Earnings were also negatively affected by losses in two businesses: Colliers Jardine,
which was sold at the end of the year, with Jardine Pacific retaining its profitable Hong
Kong property management business; and Jardine Logistics, the management of which
was restructured. The group's interests in Jardine Securicor were sold in December for
US$43 million, realising a profit of US$24 million, as further steps were taken by Jardine
Pacific to refine its portfolio and release value created.
∙Jardine Motors Group achieved an underlying profit of US$51 million, the increase of
100% mainly due to the return to profitability of its UK operations. After non-recurring
items a net profit of US$38 million was recorded, compared to a net loss of US$37 million
in 2000. Revenue declined by 2% to US$2.5 billion following the disposal of loss-making
dealerships in the United Kingdom.
In a contracting Hong Kong market Zung Fu saw lower margins on new car sales, but
was able to increase its market share. A positive contribution was also achieved in
Mainland China. There was a reduced contribution from the group's Indonesian
associate, while its Indian joint venture continued to produce losses and a major
restructuring of the business is being undertaken.
Against a background of record volumes in the UK market, the group's new management
team rationalised the dealership portfolio and returned the principal businesses to
profitability. There was a reduced profit contribution from France, and in a transaction
completed in early 2002 the group disposed of its interest in Cica, the French dealership
operation. An improved result was achieved in the United States.
Jardine Motors Group will continue to refine its business, positioning itself for changes in
trading practices in the United Kingdom that are likely be required by the European
Commission and the implementation of the new Mercedes-Benz distribution
arrangements in Hong Kong in mid-2002.
∙Jardine Lloyd Thompson's turnover increased 22% to £350 million in 2001. Profit
before tax, exceptional items and goodwill amortisation rose 18% to £84 million, based
on UK accounting standards. The performance, which maintains and builds upon JLT's
growth in recent years, benefited from acquisitions in 2000 and the strength of its
traditional business within Risk Solutions, Corporate Risks and Services.
JLT has reorganised its operational structure into two new business groups; Risk &
Insurance Group and Employee Benefits. The latter business has grown substantially,
and JLT now has one of the United Kingdom's largest outsourced pensions
administration operations. Risk & Insurance Group revenue from continuing operations
grew by 15% in 2001 to £272 million, reflecting organic growth and new business
demand in the harder market. Employee Benefits revenue increased by some 79% in
2001 to £74 million, benefiting from the acquisition of Abbey National Benefit Consultants
together with new business growth.
++++++++++
WORK REQUIRED – Return the stretch of the passage on Jardine business results from "Earnings were also" through "the United Kingdom.", copied word for word.

Data items –
++++++++++
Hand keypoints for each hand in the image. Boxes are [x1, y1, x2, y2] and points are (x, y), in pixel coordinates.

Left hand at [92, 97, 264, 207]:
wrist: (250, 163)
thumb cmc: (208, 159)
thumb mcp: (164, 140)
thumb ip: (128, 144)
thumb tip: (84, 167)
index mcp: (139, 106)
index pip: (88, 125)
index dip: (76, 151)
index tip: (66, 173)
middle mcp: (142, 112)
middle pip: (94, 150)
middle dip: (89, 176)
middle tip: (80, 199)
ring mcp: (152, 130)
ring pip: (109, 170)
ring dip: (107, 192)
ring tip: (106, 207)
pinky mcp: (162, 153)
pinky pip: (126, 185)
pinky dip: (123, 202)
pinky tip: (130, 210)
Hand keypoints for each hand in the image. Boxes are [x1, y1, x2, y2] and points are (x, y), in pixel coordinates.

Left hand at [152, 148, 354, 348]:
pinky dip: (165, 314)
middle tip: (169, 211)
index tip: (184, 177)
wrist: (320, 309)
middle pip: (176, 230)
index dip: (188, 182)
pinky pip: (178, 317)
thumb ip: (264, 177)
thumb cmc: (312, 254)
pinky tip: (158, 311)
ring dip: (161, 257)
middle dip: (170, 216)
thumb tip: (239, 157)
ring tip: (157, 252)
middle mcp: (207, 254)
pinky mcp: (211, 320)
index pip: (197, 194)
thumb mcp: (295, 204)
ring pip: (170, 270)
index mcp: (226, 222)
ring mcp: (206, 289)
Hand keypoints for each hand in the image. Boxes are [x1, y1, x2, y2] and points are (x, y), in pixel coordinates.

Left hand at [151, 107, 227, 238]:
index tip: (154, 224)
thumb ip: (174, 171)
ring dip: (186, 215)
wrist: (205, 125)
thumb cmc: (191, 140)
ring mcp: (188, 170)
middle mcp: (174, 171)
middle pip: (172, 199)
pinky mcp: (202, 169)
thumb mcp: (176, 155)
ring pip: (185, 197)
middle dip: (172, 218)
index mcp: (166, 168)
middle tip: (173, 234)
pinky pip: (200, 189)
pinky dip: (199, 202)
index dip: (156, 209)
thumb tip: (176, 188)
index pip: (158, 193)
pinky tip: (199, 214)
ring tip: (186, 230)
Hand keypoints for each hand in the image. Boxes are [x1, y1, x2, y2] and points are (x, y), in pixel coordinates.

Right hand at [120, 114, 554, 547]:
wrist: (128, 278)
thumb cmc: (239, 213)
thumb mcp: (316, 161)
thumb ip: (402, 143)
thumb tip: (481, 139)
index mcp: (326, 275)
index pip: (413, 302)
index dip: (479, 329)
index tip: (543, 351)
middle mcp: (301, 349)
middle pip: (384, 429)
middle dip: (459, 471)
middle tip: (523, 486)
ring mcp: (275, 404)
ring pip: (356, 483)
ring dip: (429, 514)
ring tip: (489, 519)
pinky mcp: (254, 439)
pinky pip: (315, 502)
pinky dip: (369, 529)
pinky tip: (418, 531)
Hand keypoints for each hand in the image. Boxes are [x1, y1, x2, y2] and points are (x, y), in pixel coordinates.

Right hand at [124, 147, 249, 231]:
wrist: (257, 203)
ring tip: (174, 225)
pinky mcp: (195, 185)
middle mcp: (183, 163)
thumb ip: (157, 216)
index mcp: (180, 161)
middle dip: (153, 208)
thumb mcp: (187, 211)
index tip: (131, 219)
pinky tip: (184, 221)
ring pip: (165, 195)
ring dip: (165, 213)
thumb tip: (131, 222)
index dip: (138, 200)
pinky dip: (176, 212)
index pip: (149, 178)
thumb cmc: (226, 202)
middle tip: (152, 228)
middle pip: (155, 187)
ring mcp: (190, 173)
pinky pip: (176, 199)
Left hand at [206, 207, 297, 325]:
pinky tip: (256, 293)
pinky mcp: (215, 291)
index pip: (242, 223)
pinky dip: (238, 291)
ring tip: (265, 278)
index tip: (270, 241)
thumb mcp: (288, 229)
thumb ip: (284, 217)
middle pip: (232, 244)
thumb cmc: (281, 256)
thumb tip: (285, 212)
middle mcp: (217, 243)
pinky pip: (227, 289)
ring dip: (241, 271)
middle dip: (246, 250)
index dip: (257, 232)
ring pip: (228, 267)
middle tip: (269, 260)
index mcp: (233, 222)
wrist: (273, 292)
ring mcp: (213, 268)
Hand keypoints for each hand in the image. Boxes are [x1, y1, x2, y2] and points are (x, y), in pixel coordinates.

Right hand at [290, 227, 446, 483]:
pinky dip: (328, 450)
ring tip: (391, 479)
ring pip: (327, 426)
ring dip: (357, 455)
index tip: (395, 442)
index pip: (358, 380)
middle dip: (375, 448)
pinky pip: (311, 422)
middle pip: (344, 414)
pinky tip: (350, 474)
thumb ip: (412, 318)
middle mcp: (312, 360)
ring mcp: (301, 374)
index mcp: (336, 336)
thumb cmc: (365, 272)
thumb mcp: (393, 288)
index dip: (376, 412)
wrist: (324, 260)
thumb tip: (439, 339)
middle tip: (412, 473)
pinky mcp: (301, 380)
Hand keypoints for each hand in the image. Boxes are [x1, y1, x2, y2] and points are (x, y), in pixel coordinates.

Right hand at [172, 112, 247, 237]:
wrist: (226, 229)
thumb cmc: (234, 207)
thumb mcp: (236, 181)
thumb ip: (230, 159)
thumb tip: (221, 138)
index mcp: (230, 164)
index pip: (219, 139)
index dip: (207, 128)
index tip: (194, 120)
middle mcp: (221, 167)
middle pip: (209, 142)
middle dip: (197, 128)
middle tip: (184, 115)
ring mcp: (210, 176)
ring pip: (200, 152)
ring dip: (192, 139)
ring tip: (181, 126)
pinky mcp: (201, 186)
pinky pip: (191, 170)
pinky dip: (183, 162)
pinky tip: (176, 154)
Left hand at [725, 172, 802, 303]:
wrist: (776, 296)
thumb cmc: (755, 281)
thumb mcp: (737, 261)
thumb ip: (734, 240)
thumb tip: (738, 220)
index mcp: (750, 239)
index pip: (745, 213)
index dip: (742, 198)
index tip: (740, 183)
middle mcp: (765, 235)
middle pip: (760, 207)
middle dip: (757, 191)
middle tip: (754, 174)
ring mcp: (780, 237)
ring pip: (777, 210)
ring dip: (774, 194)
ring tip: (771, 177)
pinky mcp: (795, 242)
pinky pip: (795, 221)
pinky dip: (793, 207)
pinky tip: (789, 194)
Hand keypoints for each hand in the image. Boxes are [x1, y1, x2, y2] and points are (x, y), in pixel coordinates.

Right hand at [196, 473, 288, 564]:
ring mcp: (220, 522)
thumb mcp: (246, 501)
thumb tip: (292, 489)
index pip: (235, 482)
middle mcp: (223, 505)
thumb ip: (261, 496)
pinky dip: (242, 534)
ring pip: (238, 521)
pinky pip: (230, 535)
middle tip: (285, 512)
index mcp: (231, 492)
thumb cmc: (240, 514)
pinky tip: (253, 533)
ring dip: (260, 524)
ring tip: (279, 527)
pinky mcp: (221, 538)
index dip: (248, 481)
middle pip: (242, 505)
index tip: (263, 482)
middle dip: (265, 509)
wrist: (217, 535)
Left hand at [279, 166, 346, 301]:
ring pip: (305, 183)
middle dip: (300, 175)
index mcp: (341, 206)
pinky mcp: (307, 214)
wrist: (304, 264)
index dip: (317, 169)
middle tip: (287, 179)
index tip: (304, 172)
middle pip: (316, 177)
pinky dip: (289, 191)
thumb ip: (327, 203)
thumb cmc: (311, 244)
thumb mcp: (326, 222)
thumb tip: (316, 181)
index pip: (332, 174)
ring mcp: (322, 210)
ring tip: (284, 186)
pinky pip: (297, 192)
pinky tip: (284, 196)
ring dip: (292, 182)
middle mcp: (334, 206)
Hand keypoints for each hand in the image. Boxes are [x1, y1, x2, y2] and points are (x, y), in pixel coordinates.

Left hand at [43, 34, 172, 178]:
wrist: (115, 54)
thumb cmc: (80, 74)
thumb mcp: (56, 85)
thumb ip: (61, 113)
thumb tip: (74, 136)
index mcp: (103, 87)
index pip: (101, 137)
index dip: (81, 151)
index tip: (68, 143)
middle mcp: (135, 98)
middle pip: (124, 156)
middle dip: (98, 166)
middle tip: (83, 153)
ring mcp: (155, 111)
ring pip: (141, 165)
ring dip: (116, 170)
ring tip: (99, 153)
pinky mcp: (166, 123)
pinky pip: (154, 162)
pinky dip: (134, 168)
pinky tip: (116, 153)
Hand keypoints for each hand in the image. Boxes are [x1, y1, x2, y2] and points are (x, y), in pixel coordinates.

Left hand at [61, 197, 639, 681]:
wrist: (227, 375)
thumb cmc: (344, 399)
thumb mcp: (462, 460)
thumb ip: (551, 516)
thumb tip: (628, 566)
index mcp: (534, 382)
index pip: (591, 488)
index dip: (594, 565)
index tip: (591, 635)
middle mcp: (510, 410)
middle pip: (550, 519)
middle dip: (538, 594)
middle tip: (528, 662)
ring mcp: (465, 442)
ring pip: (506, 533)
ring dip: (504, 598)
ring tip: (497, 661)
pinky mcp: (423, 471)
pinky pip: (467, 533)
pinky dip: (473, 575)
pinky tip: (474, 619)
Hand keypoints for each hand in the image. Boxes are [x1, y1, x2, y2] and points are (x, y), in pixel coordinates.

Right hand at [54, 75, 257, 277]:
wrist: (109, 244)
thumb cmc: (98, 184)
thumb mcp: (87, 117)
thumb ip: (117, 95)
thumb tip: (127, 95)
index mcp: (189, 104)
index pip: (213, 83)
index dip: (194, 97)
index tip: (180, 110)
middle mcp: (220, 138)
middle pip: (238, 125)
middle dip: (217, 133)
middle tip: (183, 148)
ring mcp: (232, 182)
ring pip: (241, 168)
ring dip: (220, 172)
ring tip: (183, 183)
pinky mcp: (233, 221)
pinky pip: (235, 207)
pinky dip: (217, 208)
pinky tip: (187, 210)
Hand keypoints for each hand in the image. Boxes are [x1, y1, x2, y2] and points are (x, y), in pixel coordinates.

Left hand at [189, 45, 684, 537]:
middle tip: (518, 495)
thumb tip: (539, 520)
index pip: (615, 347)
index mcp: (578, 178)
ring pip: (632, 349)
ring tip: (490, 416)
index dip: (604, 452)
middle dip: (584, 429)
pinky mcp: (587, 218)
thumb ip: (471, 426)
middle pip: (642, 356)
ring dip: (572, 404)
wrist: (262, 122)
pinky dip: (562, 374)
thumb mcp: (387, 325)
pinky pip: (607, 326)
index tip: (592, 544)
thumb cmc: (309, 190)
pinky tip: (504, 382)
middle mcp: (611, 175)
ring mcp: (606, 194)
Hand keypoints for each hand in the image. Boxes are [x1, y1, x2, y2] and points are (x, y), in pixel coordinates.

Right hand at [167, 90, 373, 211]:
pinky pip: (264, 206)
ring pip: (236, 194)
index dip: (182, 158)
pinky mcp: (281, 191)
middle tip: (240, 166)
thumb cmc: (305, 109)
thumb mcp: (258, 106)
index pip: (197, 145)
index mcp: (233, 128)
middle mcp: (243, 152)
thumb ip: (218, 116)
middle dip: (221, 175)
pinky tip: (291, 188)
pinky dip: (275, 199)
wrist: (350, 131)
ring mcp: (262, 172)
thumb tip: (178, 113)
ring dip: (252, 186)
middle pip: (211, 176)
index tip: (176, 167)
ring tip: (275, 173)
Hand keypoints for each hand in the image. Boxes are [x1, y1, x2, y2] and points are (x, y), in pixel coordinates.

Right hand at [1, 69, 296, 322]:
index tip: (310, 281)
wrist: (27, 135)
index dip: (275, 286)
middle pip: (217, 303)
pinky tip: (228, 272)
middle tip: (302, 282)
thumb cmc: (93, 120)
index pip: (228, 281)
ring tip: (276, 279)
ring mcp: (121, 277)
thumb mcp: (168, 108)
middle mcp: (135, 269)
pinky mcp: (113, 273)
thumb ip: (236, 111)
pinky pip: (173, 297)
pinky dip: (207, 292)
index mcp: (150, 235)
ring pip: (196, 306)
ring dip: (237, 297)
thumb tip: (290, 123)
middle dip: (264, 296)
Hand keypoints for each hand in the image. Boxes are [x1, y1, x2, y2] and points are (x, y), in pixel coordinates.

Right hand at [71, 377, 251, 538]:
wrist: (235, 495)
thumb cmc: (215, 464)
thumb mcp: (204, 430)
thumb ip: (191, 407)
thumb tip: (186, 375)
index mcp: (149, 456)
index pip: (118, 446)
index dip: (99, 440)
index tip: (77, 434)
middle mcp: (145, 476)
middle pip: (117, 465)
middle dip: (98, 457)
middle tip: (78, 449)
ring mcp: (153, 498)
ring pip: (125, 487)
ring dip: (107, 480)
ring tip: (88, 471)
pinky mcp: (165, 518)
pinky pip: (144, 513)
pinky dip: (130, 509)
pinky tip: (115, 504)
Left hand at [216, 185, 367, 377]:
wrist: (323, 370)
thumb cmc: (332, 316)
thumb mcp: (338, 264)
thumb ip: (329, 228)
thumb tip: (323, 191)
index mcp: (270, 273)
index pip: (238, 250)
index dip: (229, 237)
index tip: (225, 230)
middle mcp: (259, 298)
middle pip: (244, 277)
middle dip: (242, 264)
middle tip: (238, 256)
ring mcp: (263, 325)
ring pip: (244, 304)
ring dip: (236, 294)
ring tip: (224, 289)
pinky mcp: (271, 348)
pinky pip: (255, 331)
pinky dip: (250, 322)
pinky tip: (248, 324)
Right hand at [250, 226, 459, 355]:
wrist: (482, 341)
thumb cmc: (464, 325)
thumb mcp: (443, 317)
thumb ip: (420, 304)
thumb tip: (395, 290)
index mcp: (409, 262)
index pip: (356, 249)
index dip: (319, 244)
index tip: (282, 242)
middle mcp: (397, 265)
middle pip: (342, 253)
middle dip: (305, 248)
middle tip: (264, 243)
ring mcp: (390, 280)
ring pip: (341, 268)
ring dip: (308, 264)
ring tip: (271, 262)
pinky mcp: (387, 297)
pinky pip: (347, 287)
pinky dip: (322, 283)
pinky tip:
++++++++++
WRITTEN REPLY –
Earnings were also negatively affected by losses in two businesses: Colliers Jardine,
which was sold at the end of the year, with Jardine Pacific retaining its profitable Hong
Kong property management business; and Jardine Logistics, the management of which
was restructured. The group's interests in Jardine Securicor were sold in December for
US$43 million, realising a profit of US$24 million, as further steps were taken by Jardine
Pacific to refine its portfolio and release value created.
∙Jardine Motors Group achieved an underlying profit of US$51 million, the increase of
100% mainly due to the return to profitability of its UK operations. After non-recurring
items a net profit of US$38 million was recorded, compared to a net loss of US$37 million
in 2000. Revenue declined by 2% to US$2.5 billion following the disposal of loss-making
dealerships in the United Kingdom.